You can also run the following command in a terminal to retrieve the HTML output.
curl -i localhost:5000
Great, we've successfully deployed an application on our new K8s Cluster. Since we won't be needing this application anymore, let's clean up the deployment and the service.
kubectl delete --filename nginx.yaml
Run the following command to make sure that the deployment and the service have indeed been deleted.
kubectl get all
Just like Docker, Minikube, Kubectl, installing Helm is a simple and straightforward process. Head to the Helm Installation page and follow the instructions.
Let's install Redis using a Helm Chart provided by Bitnami.
It is generally a good practice to separate your K8s resources into namespaces. We'll create a new namespace for our test.
kubectl create namespace helm-test
Add the Bitnami Helm Charts repo
helm repo add bitnami https://charts.bitnami.com/bitnami
helm repo update
Install the bitnami/redis Helm Chart in the created namespace.
helm upgrade --install --namespace helm-test redis-test bitnami/redis --set auth.enabled=false
Let's see what was created
kubectl --namespace helm-test get all
You should see at least one Redis "master" pod and one or more "slave" pods.
Once again, we'll clean up the resources we created for testing.
kubectl --namespace helm-test delete all --all
We can try running a command that requires the Metrics server
kubectl top pod
You should see an output saying error: Metrics API not available.
This is the official GitHub repository for the Metrics Server. We can install the required components using this components.yaml file.
•••••
◆ Required work
a - List every command in the Kubernetes walkthrough that begins with kubectl.
b - Extend the Kubernetes walkthrough by a few paragraphs, picking up right after its final sentence about the components.yaml file.
This material has no connection to the Kubernetes walkthrough above.

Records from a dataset
•••••
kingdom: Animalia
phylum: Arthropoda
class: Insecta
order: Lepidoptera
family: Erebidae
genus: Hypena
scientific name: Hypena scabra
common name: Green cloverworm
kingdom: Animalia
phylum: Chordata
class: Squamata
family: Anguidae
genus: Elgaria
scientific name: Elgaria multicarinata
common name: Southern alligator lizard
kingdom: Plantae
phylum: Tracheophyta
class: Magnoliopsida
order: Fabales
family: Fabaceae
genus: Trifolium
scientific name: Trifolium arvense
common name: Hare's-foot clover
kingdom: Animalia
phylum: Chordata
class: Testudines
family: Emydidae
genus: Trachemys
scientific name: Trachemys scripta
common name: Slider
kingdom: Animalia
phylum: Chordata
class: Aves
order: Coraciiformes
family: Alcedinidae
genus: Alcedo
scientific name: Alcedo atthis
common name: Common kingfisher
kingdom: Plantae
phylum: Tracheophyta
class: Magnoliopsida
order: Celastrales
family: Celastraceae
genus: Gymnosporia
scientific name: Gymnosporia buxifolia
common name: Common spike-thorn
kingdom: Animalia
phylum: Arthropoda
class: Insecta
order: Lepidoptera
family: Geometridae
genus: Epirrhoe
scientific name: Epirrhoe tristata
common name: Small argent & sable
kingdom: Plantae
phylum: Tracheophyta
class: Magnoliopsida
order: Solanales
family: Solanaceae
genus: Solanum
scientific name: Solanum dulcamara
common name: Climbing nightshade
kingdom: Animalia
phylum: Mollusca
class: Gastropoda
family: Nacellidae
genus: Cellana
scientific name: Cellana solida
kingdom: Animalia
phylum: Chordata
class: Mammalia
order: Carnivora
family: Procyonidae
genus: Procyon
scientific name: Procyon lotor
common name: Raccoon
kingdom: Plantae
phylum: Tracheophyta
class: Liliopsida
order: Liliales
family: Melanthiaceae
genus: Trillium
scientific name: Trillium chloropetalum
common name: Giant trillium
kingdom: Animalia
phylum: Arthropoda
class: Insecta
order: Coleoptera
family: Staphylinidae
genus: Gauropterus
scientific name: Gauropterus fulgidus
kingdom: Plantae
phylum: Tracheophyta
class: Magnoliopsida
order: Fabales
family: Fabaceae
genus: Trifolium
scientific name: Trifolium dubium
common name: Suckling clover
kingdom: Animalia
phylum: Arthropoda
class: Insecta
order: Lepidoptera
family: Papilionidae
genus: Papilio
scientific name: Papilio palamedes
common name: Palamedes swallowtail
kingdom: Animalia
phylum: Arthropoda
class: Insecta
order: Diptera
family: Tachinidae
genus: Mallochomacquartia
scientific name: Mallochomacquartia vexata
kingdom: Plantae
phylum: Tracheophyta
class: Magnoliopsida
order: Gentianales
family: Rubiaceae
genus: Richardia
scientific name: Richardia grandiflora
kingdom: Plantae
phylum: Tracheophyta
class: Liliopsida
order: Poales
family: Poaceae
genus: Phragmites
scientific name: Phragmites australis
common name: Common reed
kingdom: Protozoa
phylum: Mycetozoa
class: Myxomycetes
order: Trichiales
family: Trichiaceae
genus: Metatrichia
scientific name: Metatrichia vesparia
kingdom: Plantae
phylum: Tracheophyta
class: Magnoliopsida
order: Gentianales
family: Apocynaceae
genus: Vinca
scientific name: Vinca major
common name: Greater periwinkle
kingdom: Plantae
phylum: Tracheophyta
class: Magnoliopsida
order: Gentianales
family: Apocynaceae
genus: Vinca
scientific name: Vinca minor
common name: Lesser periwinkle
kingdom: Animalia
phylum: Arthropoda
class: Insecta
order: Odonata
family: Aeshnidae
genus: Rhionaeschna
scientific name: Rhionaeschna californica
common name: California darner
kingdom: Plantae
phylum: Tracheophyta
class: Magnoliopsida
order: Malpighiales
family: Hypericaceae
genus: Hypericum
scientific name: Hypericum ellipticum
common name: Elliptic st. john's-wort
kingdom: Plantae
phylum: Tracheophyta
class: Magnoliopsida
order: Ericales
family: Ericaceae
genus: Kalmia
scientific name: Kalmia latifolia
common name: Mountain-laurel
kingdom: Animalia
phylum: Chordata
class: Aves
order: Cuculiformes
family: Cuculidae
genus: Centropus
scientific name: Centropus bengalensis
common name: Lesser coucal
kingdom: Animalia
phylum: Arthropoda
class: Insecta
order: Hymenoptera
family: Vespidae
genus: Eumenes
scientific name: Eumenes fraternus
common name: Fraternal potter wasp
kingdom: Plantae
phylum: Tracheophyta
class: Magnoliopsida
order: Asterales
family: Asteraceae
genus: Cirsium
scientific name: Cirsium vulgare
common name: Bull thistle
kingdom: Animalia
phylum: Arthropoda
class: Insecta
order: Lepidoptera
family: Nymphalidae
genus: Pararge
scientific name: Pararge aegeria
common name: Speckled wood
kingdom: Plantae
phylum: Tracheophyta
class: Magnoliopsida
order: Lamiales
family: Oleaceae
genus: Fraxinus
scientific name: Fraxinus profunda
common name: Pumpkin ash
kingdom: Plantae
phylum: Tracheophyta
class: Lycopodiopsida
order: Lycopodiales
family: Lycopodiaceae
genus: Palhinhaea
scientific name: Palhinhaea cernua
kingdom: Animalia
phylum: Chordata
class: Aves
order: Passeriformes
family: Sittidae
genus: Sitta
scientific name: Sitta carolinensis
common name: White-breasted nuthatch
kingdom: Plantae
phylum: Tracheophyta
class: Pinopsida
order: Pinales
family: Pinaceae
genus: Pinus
•••••
◆ Exercise results
a -
kubectl delete --filename nginx.yaml
kubectl get all
kubectl create namespace helm-test
kubectl --namespace helm-test get all
kubectl --namespace helm-test delete all --all
kubectl top pod

b -
kubectl apply --filename https://github.com/kubernetes-sigs/metrics-server/releases/latest/download/components.yaml
If you now run
kubectl top pod
you will see that the Metrics API is still not available.
Let's get all the resources in the kube-system namespace
kubectl --namespace kube-system get all
Here, we see that the metrics-server pod is in the Running state but it's not ready.
We can describe this pod:
kubectl --namespace kube-system describe pod/metrics-server-6d94bc8694-8kct4
and we see an error message that says Readiness probe failed: HTTP probe failed with statuscode: 500, this means that the metrics-server pod is not able to communicate with the Kube API Server.
We can fix this with a simple edit in the metrics-server deployment.
kubectl --namespace kube-system edit deploy metrics-server
Add the following above the image part
command:
- /metrics-server
- --kubelet-insecure-tls
- --kubelet-preferred-address-types=InternalIP
Save the file and run
watch -n 1 kubectl --namespace kube-system get all
You should see the metrics-server pod come to the ready state.
Now, we can get top resources, deploy scalers, etc.
kubectl top pod
Installing K6 is pretty simple, just follow the instructions given here.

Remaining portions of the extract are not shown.